TASK INSTRUCTIONS.
Put the item lines into a numbered list, starting with the line that contains "Call Us: 604-278-6896 or 604-285-8721." and going on through the line that contains "(GBF-STK001)", with both of those lines included. Leave out any blank lines.

DATA SHOWN.
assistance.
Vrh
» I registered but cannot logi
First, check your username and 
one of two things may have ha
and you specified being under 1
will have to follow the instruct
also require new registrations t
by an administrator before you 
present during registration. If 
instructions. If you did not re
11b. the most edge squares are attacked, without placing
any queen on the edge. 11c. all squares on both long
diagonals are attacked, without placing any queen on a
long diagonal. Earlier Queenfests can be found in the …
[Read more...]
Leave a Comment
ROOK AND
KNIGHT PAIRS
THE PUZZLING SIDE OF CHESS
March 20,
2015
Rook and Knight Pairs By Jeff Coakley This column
...
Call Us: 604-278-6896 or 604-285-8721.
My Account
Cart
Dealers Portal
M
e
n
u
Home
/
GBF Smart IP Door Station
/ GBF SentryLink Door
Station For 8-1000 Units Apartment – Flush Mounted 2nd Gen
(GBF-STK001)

FINAL ANSWER.
1. Call Us: 604-278-6896 or 604-285-8721.
2. My Account
3. Cart
4. Dealers Portal
5. M
6. e
7. n
8. u
9. Home
10. /
11. GBF Smart IP Door Station
12. / GBF SentryLink Door
13. Station For 8-1000 Units Apartment – Flush Mounted 2nd Gen
14. (GBF-STK001)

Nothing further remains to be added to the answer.